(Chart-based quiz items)
══════════
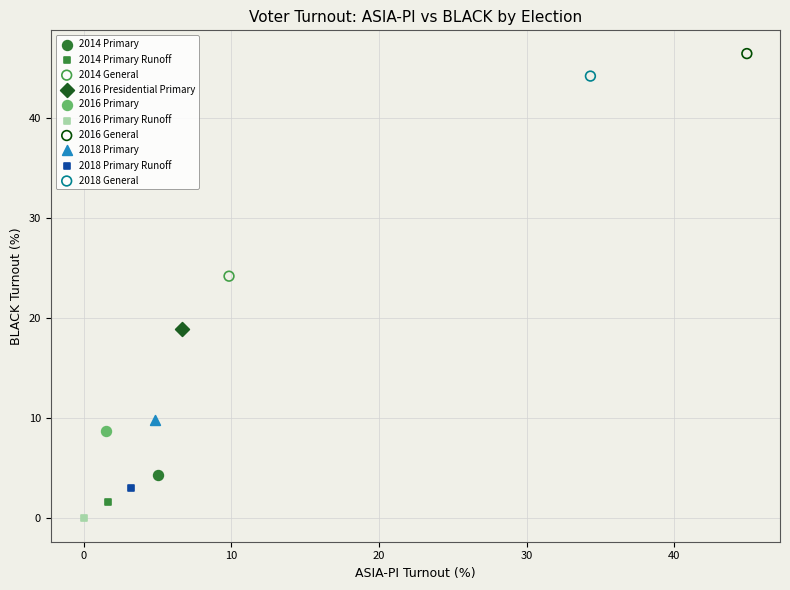

What are all the series names shown in the legend?

2014 Primary, 2014 Primary Runoff, 2014 General, 2016 Presidential Primary, 2016 Primary, 2016 Primary Runoff, 2016 General, 2018 Primary, 2018 Primary Runoff, 2018 General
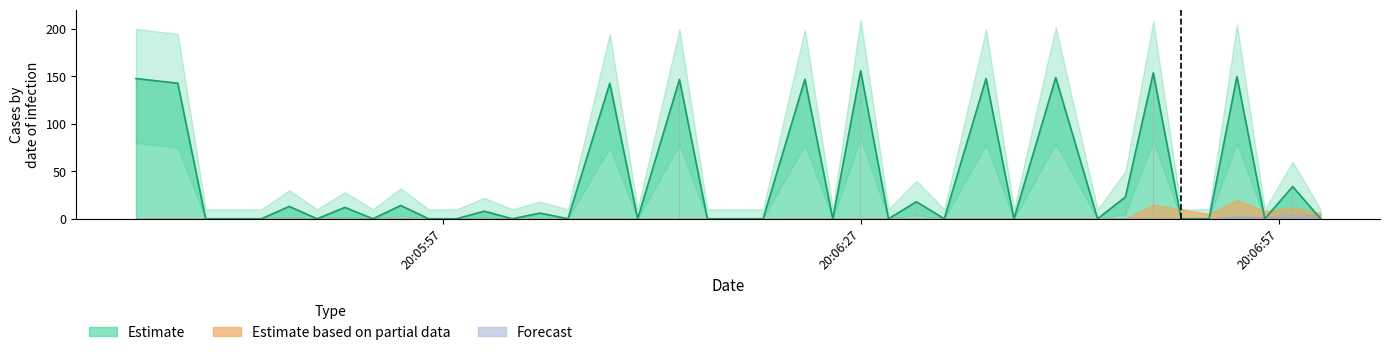

What is the maximum value for Estimate?

156.0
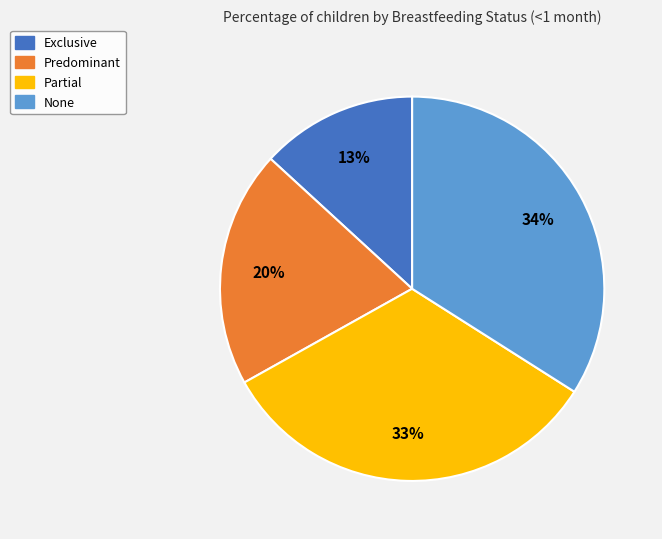

The Partial slice represents 33% of the pie. True or false?

True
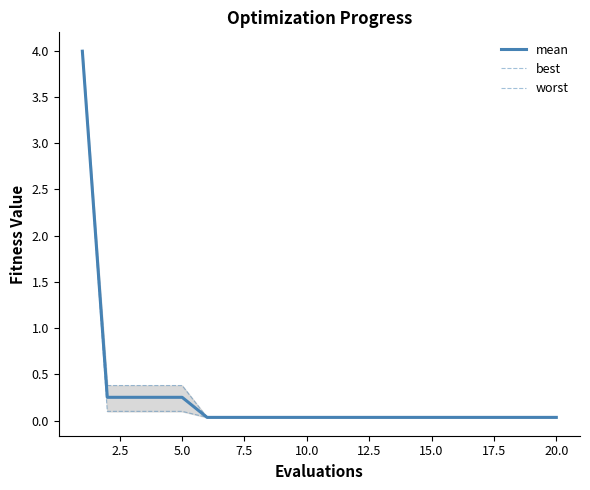

The value of mean at 20.0 is 0.0. True or false?

True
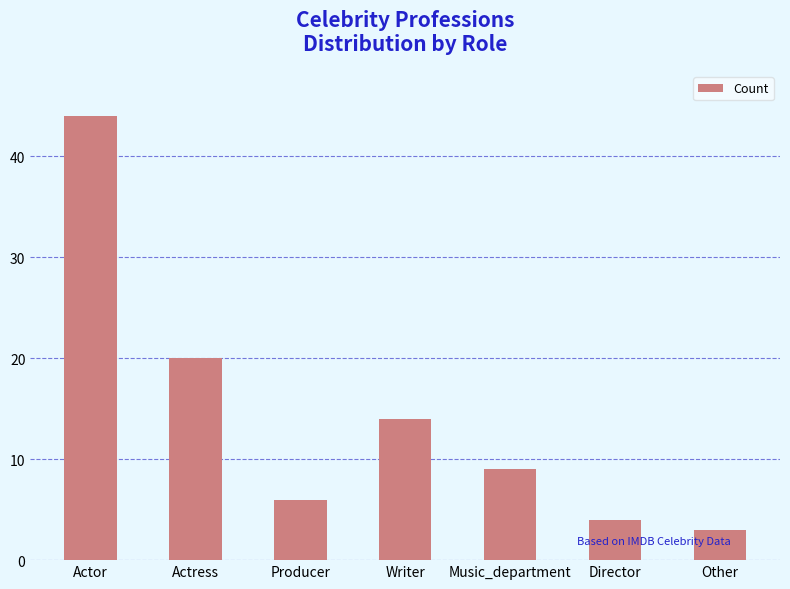

Which has a higher value, Director or Music_department?

Music_department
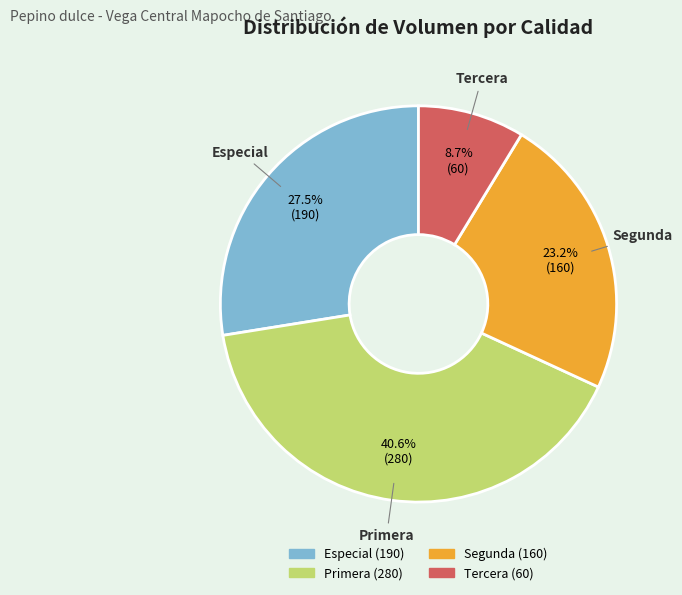

Which slice is the smallest?

Tercera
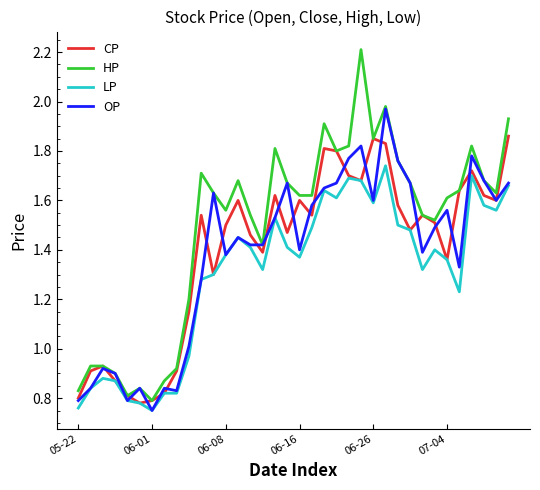

What is the maximum value shown in the chart?

2.2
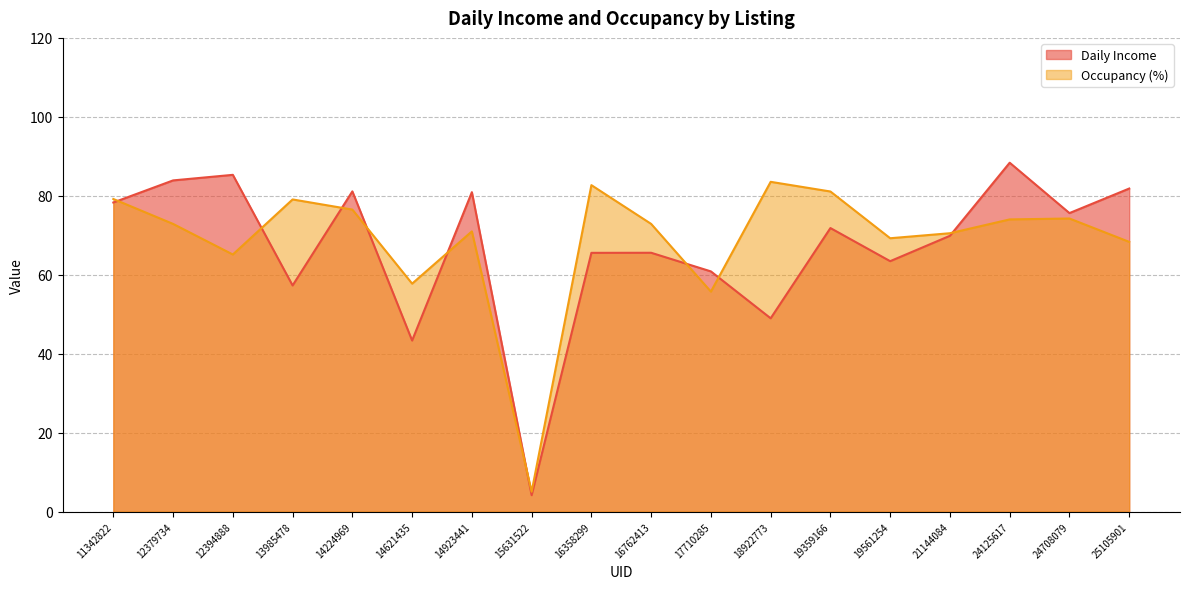

Reading left to right, list all the values displayed in this chart.

Daily Income: 11342822=78.3	12379734=83.9	12394888=85.3	13985478=57.3	14224969=81.1	14621435=43.3	14923441=80.9	15631522=4.2	16358299=65.5	16762413=65.6	17710285=60.9	18922773=49.0	19359166=71.8	19561254=63.4	21144084=69.9	24125617=88.4	24708079=75.6	25105901=81.8
Occupancy (%): 11342822=79.2	12379734=72.9	12394888=65.1	13985478=79.1	14224969=76.5	14621435=57.8	14923441=71.0	15631522=5.0	16358299=82.7	16762413=72.9	17710285=55.7	18922773=83.5	19359166=81.1	19561254=69.2	21144084=70.5	24125617=74.0	24708079=74.2	25105901=68.3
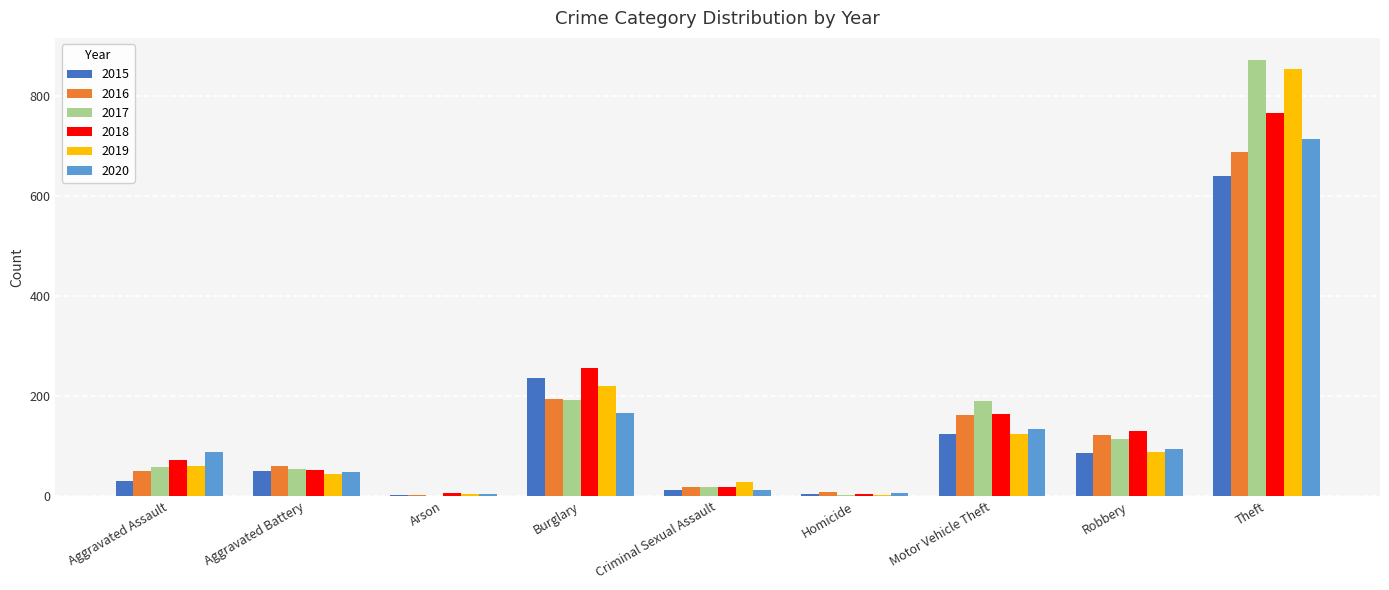

True or false: 2020 has a value of 88 at Aggravated Assault.

True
══════════
Task goal → How many lines in the rows above contain the word "shown"? Reply with the number only.

Written response → 2